Anyway, all of sudden I think it’s a great idea to dance with him, in front of everyone. Suddenly we’re dancing really close and I’m aware people are watching. But I don’t care because wine is running through my veins and I’m so sexy, right? We start kissing, proper full on cringey snogging, just metres away from my colleagues, bosses, editors, my line manager and just about anyone that matters. Someone takes a photo and threatens to put in on Facebook.

After a while, the people J arrived with announce they’re going. He suggests we go too. Can he walk me back to my flat? Through the drunken haze I think: yes, that is probably a good idea. It’s freezing cold and all the way home J keeps saying “Wow, this is a nice surprise!” By the time we get to mine I’ve started to sober up, but when he asks if he can come in I still say yes. After more kissing and god knows what else, I realise that having sex with J is going to be a very bad idea. I tell him this and he thinks I’m joking. It takes ages to convince him that yes, I do actually want him to get dressed and walk home in the cold at 2am. Eventually he gets the message and leaves, thank goodness.

It took months for people to stop teasing me about The Christmas Party Incident and much longer for me to be able to look my boss in the eye. Journalists have a reputation for being heavy drinkers but it’s a bit of an old cliché now. No one I work with has long boozy lunches or ‘meetings’ with contacts in the pub. So my behaviour stood out and although I laughed off all the banter and jokes, privately I was mortified at being so out of control. I knew I drank too much when home alone, but this time I’d done it in public.

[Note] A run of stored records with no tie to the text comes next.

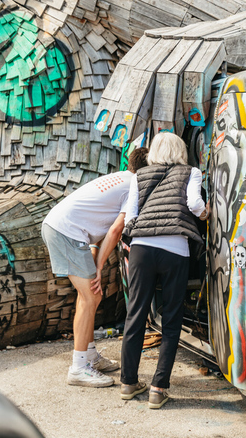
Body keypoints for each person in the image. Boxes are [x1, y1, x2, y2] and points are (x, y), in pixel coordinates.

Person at [42, 147, 149, 387]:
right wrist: (99, 269)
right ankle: (79, 368)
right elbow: (115, 230)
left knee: (92, 295)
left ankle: (89, 355)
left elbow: (97, 225)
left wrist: (94, 263)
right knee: (90, 297)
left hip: (66, 229)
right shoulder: (135, 187)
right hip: (66, 231)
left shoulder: (121, 178)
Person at [119, 132, 208, 409]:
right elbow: (194, 204)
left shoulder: (139, 175)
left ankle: (128, 383)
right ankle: (158, 389)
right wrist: (206, 215)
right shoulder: (191, 172)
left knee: (135, 314)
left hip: (141, 249)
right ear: (181, 150)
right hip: (174, 249)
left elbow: (131, 215)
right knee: (171, 320)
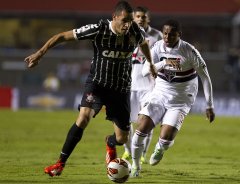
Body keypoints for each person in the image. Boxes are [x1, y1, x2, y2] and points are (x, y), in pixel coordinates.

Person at [24, 1, 157, 177]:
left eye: (130, 21)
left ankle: (109, 143)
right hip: (97, 83)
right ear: (114, 17)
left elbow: (144, 44)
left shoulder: (134, 31)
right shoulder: (98, 29)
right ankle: (60, 164)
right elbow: (62, 36)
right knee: (83, 117)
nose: (127, 24)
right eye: (124, 20)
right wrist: (39, 53)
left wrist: (151, 63)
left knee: (122, 138)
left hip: (120, 88)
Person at [130, 19, 215, 177]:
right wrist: (164, 63)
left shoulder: (189, 51)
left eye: (172, 34)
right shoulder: (157, 47)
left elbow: (205, 77)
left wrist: (209, 105)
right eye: (165, 34)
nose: (167, 37)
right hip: (159, 95)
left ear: (179, 35)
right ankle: (135, 167)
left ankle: (161, 148)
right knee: (141, 129)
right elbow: (144, 71)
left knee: (166, 137)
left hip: (180, 100)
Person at [121, 6, 162, 164]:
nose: (140, 19)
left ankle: (143, 153)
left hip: (149, 87)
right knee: (127, 122)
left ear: (148, 19)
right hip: (129, 85)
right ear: (133, 17)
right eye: (137, 16)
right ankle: (128, 152)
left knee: (146, 121)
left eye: (143, 17)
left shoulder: (157, 35)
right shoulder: (125, 33)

This year’s work Christmas party is going to be different, because a) I don’t drink anymore and b) I’m not going. It clashes with something else and to be honest I’m pleased to get out of it. As it happens, quite a few people can’t make it this year so a group of us have organised something else, a kind of alternative Christmas party night out.

It’s in a few days time and I’m looking forward to it but I also feel nervous too. I’ve been a bit of a hermit recently as sometimes going out just feels like hard work. We’re all meeting at someone’s house first, where I’m sure I’ll be offered a drink. So straightaway it’ll be hard to get a soft drink discretely. I think most people know I haven’t been drinking recently but they might be surprised that I’m still not drinking. They always seem to think it’s just a temporary thing, but maybe that’s my fault for letting them think that in the first place.

Anyway, I’ve bought a new dress and I’m getting my hair cut that day, so hopefully I will feel good and look great… and have a fun, SOBER night out.